◆ **EXERCISE PROMPT**
Leaving all pictures out, output exactly and only the line containing "A false merge" and the lines that follow it to the end of the material below.

▼

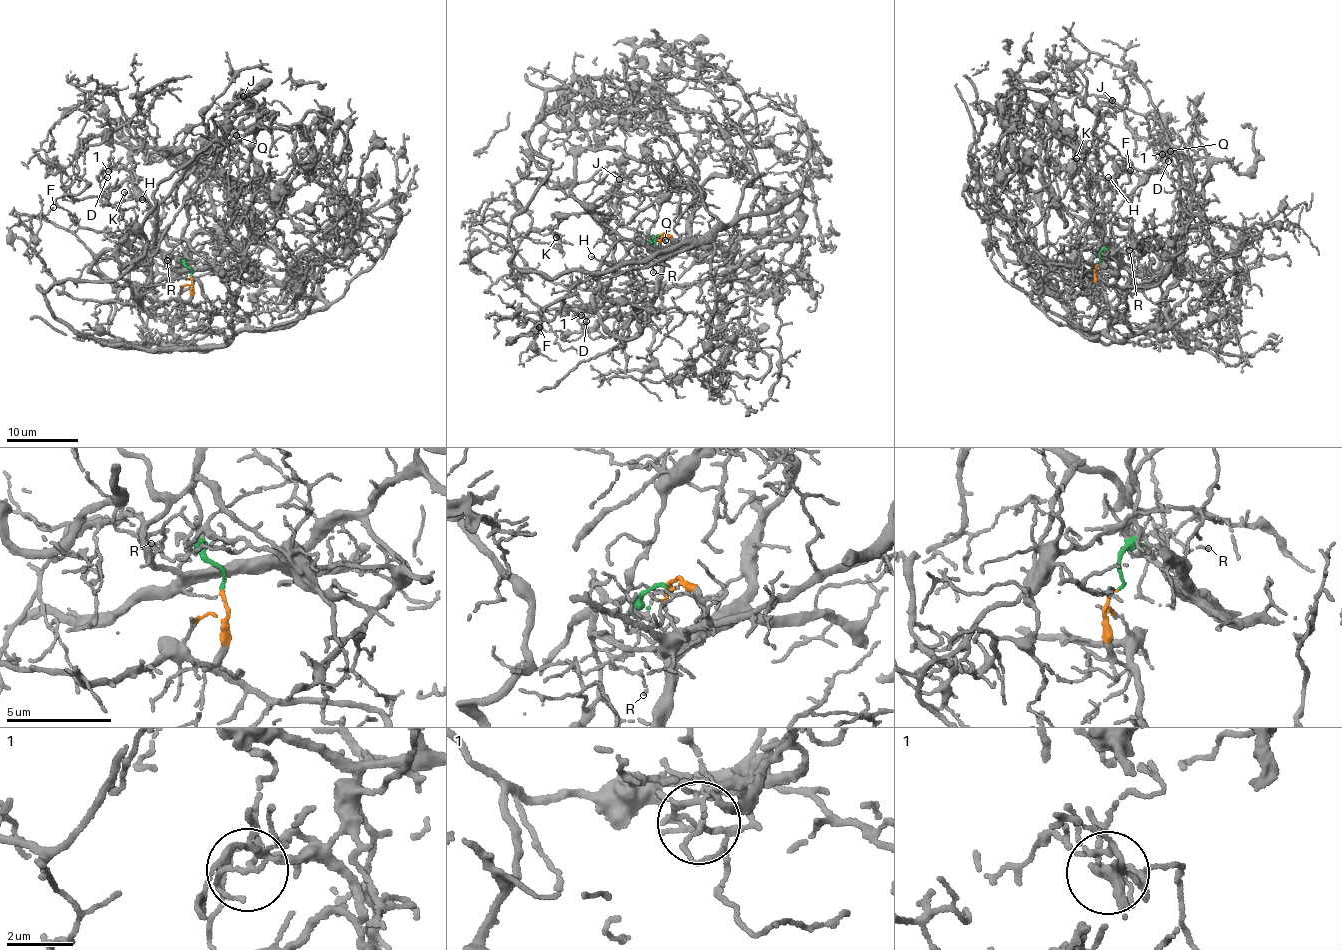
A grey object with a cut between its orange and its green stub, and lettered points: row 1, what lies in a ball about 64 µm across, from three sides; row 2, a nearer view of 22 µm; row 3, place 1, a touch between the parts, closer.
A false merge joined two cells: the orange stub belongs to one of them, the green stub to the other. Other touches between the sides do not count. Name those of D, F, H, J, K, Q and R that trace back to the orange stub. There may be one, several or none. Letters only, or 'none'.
F, J, K, Q

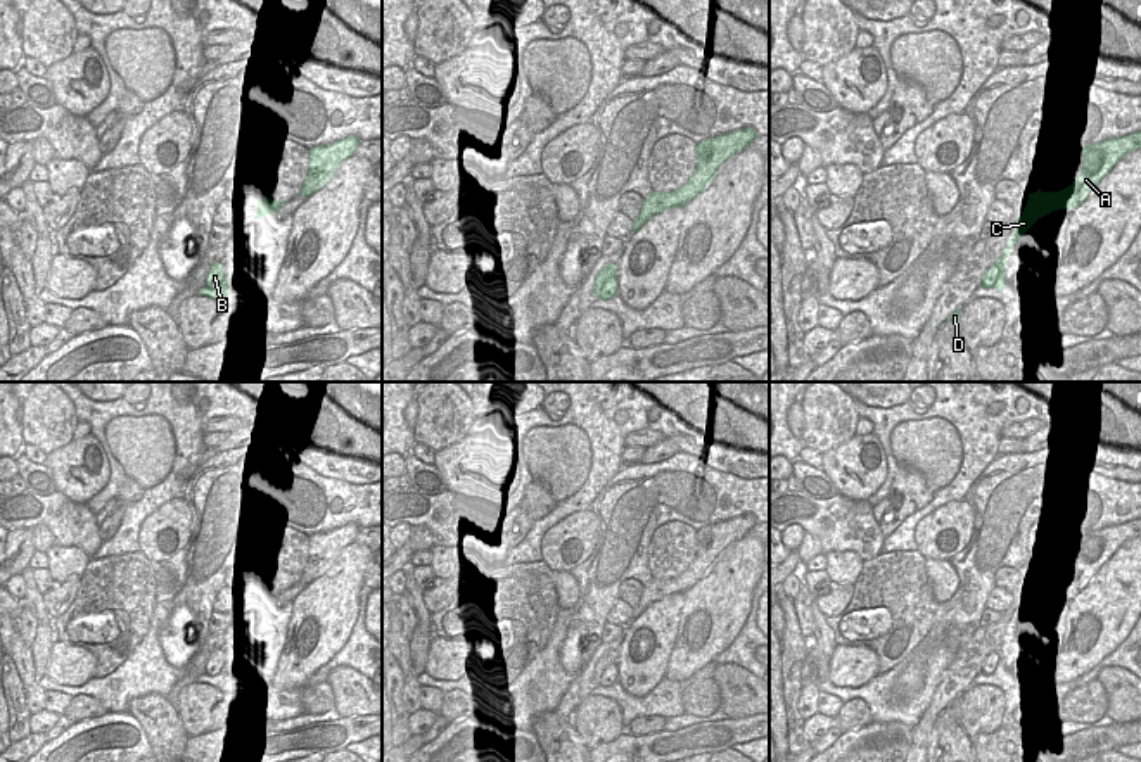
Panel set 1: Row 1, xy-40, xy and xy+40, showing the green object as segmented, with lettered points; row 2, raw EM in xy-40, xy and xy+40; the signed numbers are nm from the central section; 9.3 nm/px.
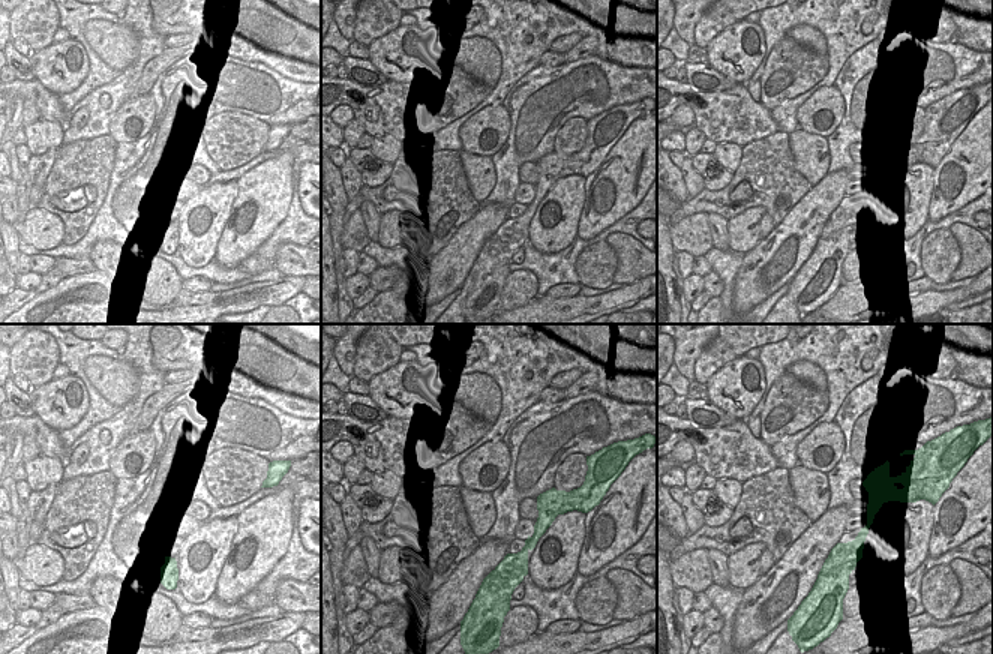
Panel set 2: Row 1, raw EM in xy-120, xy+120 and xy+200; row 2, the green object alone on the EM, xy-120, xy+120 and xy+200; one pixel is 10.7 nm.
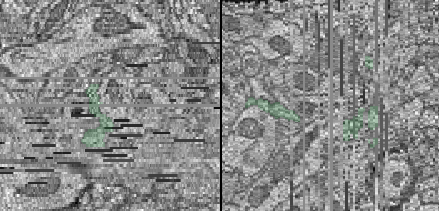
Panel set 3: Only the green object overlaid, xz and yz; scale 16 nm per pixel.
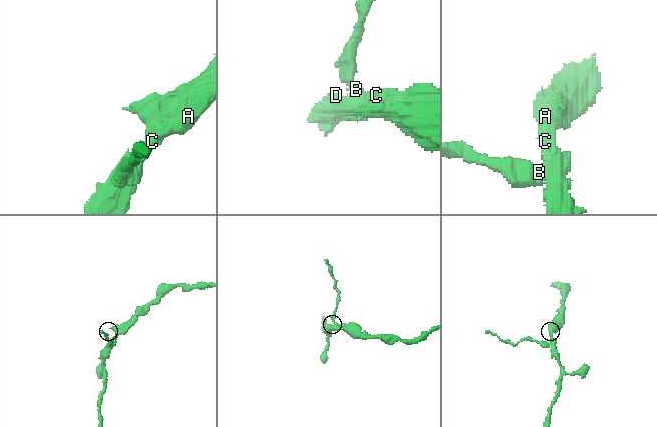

▲

◆ **ANSWER AREA**
A false merge joined two cells: the orange stub belongs to one of them, the green stub to the other. Other touches between the sides do not count. Name those of D, F, H, J, K, Q and R that trace back to the orange stub. There may be one, several or none. Letters only, or 'none'.
F, J, K, Q

Panel set 1: Row 1, xy-40, xy and xy+40, showing the green object as segmented, with lettered points; row 2, raw EM in xy-40, xy and xy+40; the signed numbers are nm from the central section; 9.3 nm/px.
Panel set 2: Row 1, raw EM in xy-120, xy+120 and xy+200; row 2, the green object alone on the EM, xy-120, xy+120 and xy+200; one pixel is 10.7 nm.
Panel set 3: Only the green object overlaid, xz and yz; scale 16 nm per pixel.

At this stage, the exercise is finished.